The SCOTUS recent 6-3 opinion in Students for Fair Admissions, Inc. v. President and Fellows of Harvard College is approximately 231 pages long.
In it, appears a lengthy concurring opinion by Associate Justice Clarence Thomas. After he demolishes the dissents of Associate Justices Kagan, Sotomayor, and Jackson, his concluding paragraphs are as follows:
The great failure of this country was slavery and its progeny. And, the tragic failure of this Court was its misinterpretation of the Reconstruction Amendments, as Justice Harlan predicted in Plessy [v. Ferguson]. We should not repeat this mistake merely because we think, as our predecessors thought, that the present arrangements are superior to the Constitution.
The Court's opinion rightly makes clear that Grutter [v. Bollinger] is, for all intents and purposes, overruled. And, it sees the universities’ admissions policies for what they are: rudderless, race-based preferences designed to ensure a particular racial mix in their entering classes.
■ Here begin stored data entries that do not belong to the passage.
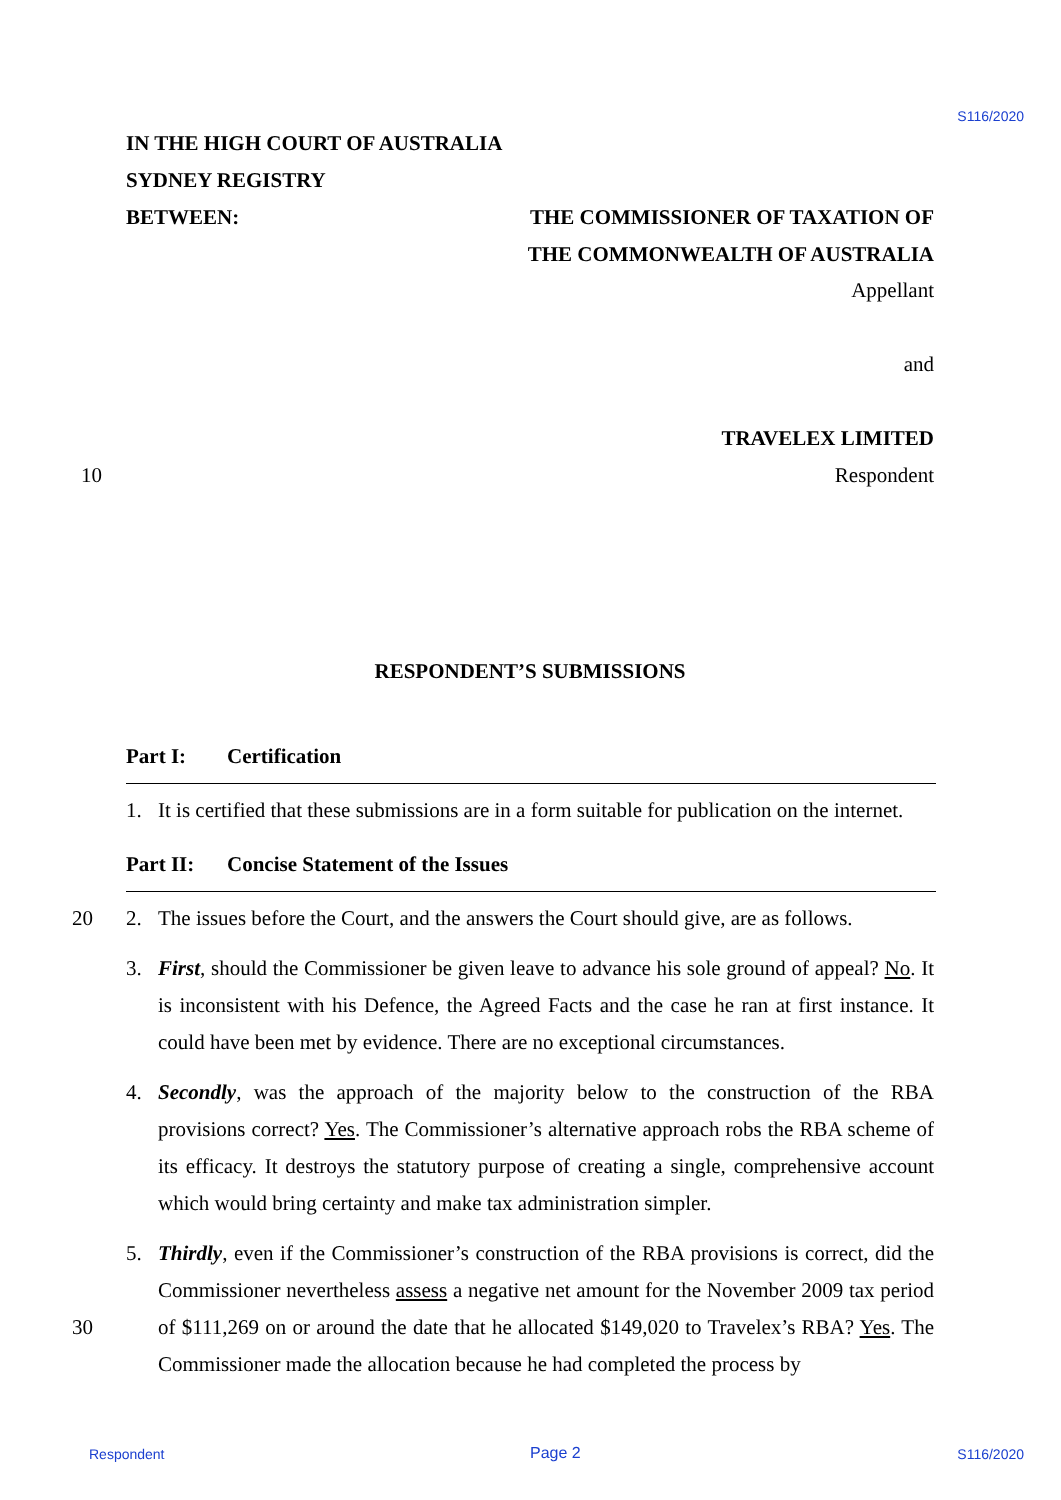S116/2020
IN THE HIGH COURT OF AUSTRALIA
SYDNEY REGISTRY
BETWEEN: THE COMMISSIONER OF TAXATION OF
THE COMMONWEALTH OF AUSTRALIA
Appellant
and
TRAVELEX LIMITED
10 Respondent
RESPONDENT’S SUBMISSIONS
Part I: Certification
1. It is certified that these submissions are in a form suitable for publication on the internet.
Part II: Concise Statement of the Issues
20 2. The issues before the Court, and the answers the Court should give, are as follows.
3. First, should the Commissioner be given leave to advance his sole ground of appeal? No. It is inconsistent with his Defence, the Agreed Facts and the case he ran at first instance. It could have been met by evidence. There are no exceptional circumstances.
4. Secondly, was the approach of the majority below to the construction of the RBA provisions correct? Yes. The Commissioner’s alternative approach robs the RBA scheme of its efficacy. It destroys the statutory purpose of creating a single, comprehensive account which would bring certainty and make tax administration simpler.
30
5. Thirdly, even if the Commissioner’s construction of the RBA provisions is correct, did the Commissioner nevertheless assess a negative net amount for the November 2009 tax period of $111,269 on or around the date that he allocated $149,020 to Travelex’s RBA? Yes. The Commissioner made the allocation because he had completed the process by
Respondent Page 2 S116/2020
Those policies fly in the face of our colorblind Constitution and our Nation's equality ideal. In short, they are plainly—and boldly—unconstitutional. See Brown II, 349 U.S. at 298, 75 S.Ct. 753 (noting that the Brown case one year earlier had “declare[d] the fundamental principle that racial discrimination in public education is unconstitutional”).
While I am painfully aware of the social and economic ravages which have befallen my race and all who suffer discrimination, I hold out enduring hope that this country will live up to its principles so clearly enunciated in the Declaration of Independence and the Constitution of the United States: that all men are created equal, are equal citizens, and must be treated equally before the law.